Baseten and Harvey Push Open Legal Agents with Post-Training Breakthrough
Harvey AI, in collaboration with Baseten Research, unveiled promising results from their efforts to enhance open-weight AI models for legal applications through post-training optimization. Using Harvey’s Legal Agent Benchmark (LAB) as a foundation, the research team demonstrated how tailored pipelines can narrow the performance gap between open-weight and closed-source AI models in high-stakes legal work.
LAB, a public framework for evaluating AI performance across 1,200 legal tasks spanning 24 practice areas, revealed that even top closed-source models fail to complete more than 10% of tasks end-to-end. Open-weight models typically lag further behind due to challenges in domain expertise, high computational costs, and governance limitations. Harvey and Baseten's approach aimed to address these issues by integrating post-training methods with LAB-driven feedback loops, raising the bar for open-weight model capabilities.

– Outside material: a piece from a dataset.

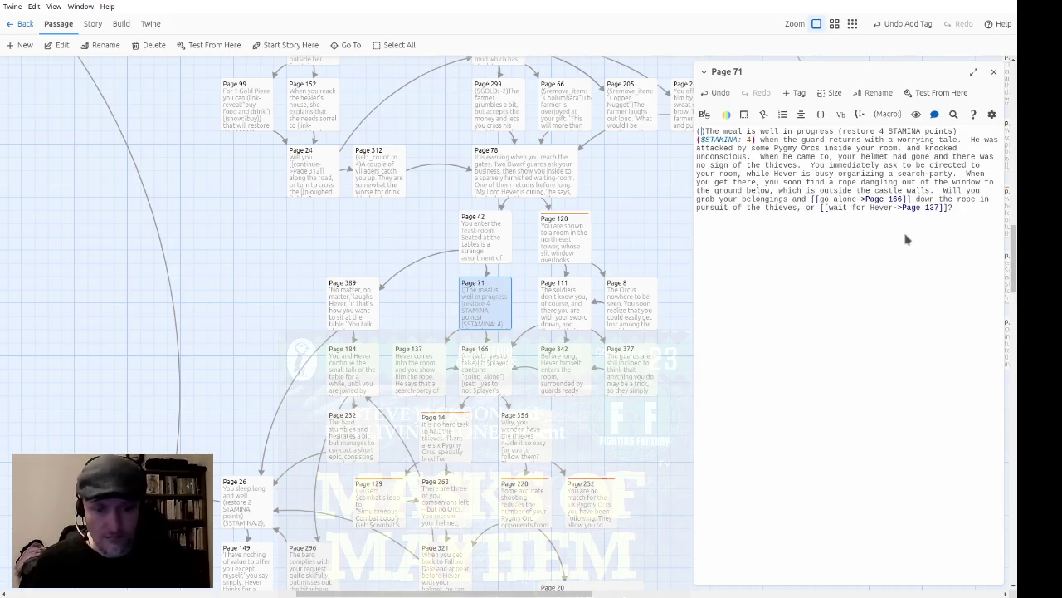
type("set: $play")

Key Challenges in Legal AI
Legal AI applications face unique hurdles. First, tasks demand deep domain expertise, including the ability to retrieve, analyze, and draft complex legal documents within a "closed-universe" of client-specific data. Second, computational costs are prohibitive; leading models on LAB cost roughly $50 per task with up to 20 minutes of latency, making them impractical for broad deployment. Finally, governance is critical in the legal field, where sensitive data requires secure and auditable AI processes. By post-training open-weight models on LAB datasets, Harvey and Baseten sought to reduce costs, improve interpretability, and enhance task performance.
Breakthrough Results
The team post-trained a 27-billion parameter open-weight model using LAB metrics and a custom harness designed for long-horizon legal work. The results were striking: the model achieved performance on par with some closed-source leaders, significantly improving task completion rates. For example, a reinforcement learning pass on Qwen3.5-9B led to a 20% increase in the task pass rate. The model also adopted advanced behavioral strategies seen in top performers, such as reading documents in full rather than relying on shortcuts like basic keyword searches.

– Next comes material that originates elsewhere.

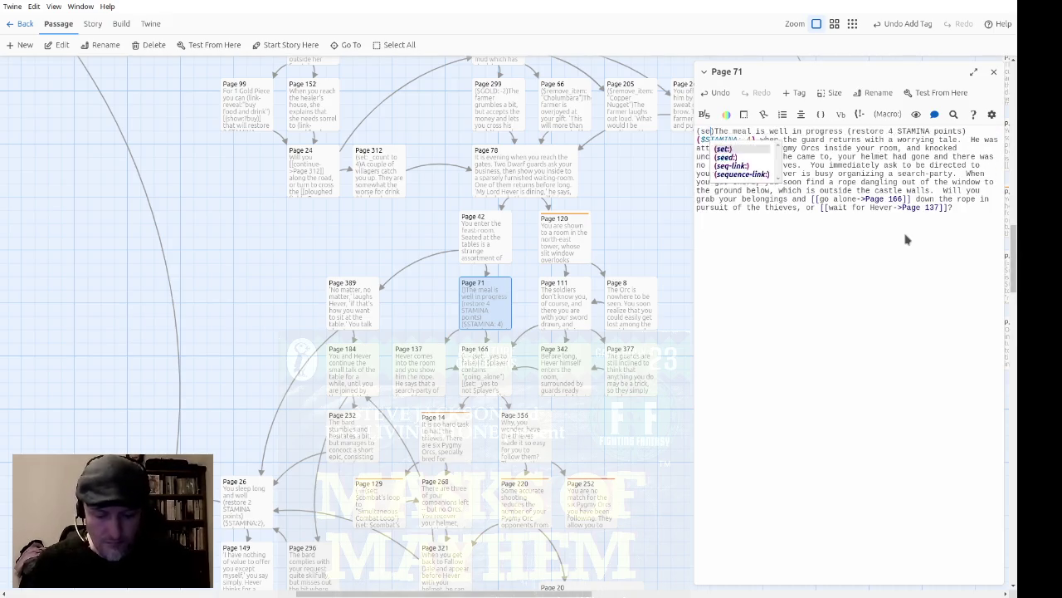
type("er's ")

Another innovation was the introduction of a natural-language compaction harness, which allows models to summarize and compress document context without losing critical information. This method boosted "all-pass" rates (where every criterion for a task is met) by 3.7x for GPT-5.5 and 2.6x for Claude Sonnet 4.6. However, the compaction strategy proved less effective for smaller open-weight models, which required additional post-training to optimize their use of the harness.
Baseten's Expanding Role
Baseten, an AI infrastructure company valued at $5 billion following a $300 million Series E funding round in January 2026, played a critical role in scaling Harvey’s research. Known for its expertise in AI inference infrastructure, Baseten provided the tools to optimize GPU usage and manage large-scale computations required for training and inference. Its growing influence in the enterprise AI sector was further highlighted by a recent partnership with Benchling to support biotech R&D workflows.

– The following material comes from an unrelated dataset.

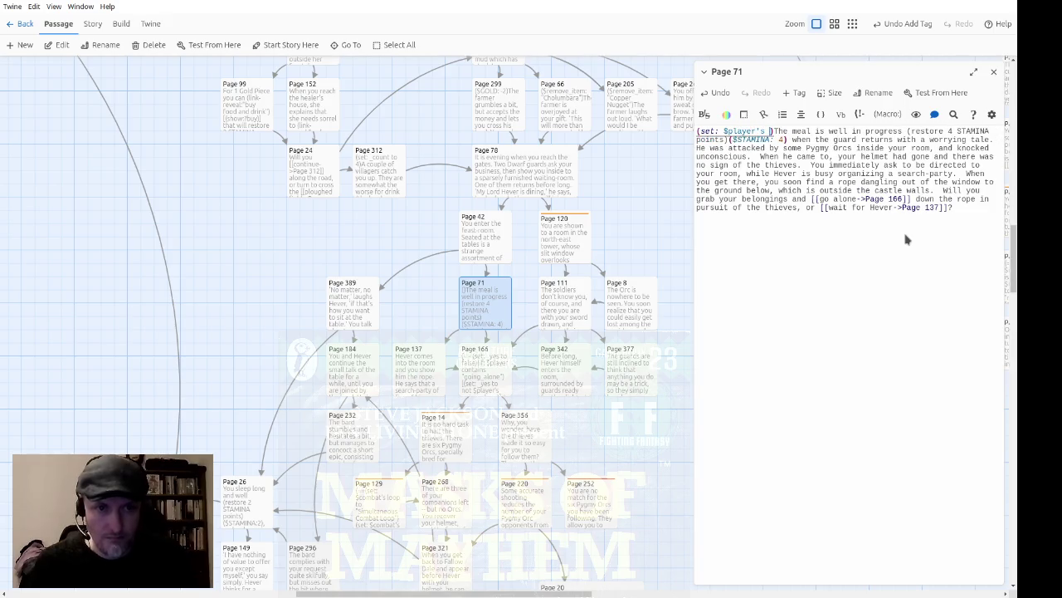
type("st")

Baseten's support aligns with its broader strategy to enable organizations to deploy both proprietary and open models without infrastructure lock-in, a key differentiator in the high-growth AI inference market. The company's revenue has surged, reportedly reaching $600 million annually as of March 2026, driven by enterprise demand for scalable AI solutions.
Future Directions
Harvey and Baseten’s collaboration underscores the potential of combining open-weight models with domain-specific post-training and infrastructure support. Future research will focus on less lossy compaction techniques, such as compressing model key-value caches, and refining reinforcement learning approaches to close reasoning gaps in long-horizon tasks. As legal AI evolves, these advancements could make open-weight models viable alternatives to costly proprietary systems, democratizing access to advanced legal automation tools.
The implications extend beyond legal tech. By proving the viability of post-training pipelines in one of the most complex knowledge domains, Harvey and Baseten are opening doors for broader applications in finance, healthcare, and beyond.